Set down, word for word, each line from the top of the data through the line that has "iterative method as"; omit every picture.

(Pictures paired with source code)

___

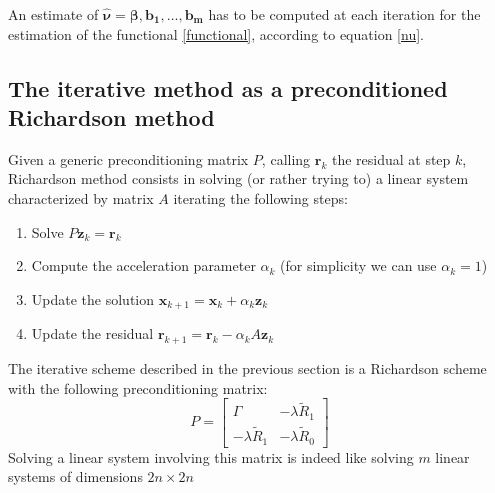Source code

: An estimate of $\hat{\bm{\nu}} = \bm{\beta}, \bm{b_1}, \dots, \bm{b_m} $ has to be computed at each iteration for the estimation of the functional \ref{functional}, according to equation \ref{nu}.

\subsection{The iterative method as a preconditioned Richardson method}
Given a generic preconditioning matrix $P$, calling $\bm{r}_k$ the residual at step $k$,
Richardson method consists in solving (or rather trying to) a linear system characterized by matrix $A$ iterating the following steps:
\begin{enumerate}
    \item Solve $P \bm{z}_k = \bm{r}_k$
    \item Compute the acceleration parameter $\alpha_k$ (for simplicity we can use $\alpha_k = 1$)
    \item Update the solution $ \bm{x}_{k+1} = \bm{x}_{k} + \alpha_k \bm{z}_k $
    \item Update the residual $\bm{r}_{k+1} = \bm{r}_{k} - \alpha_k A \bm{z}_k$
\end{enumerate}

The iterative scheme described in the previous section is a Richardson scheme with the following preconditioning matrix:
\begin{equation}
    \label{precond}
    P=
    \begin{bmatrix}
        \Gamma & -\lambda \tilde{R}_1\\
        -\lambda \tilde{R}_1  & -\lambda \tilde{R}_0
    \end{bmatrix}
\end{equation}
Solving a linear system involving this matrix is indeed like solving $m$ linear systems of dimensions $2n\times 2n$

___

ANSWER BELOW ▸
Source code

: An estimate of $\hat{\bm{\nu}} = \bm{\beta}, \bm{b_1}, \dots, \bm{b_m} $ has to be computed at each iteration for the estimation of the functional \ref{functional}, according to equation \ref{nu}.

\subsection{The iterative method as a preconditioned Richardson method}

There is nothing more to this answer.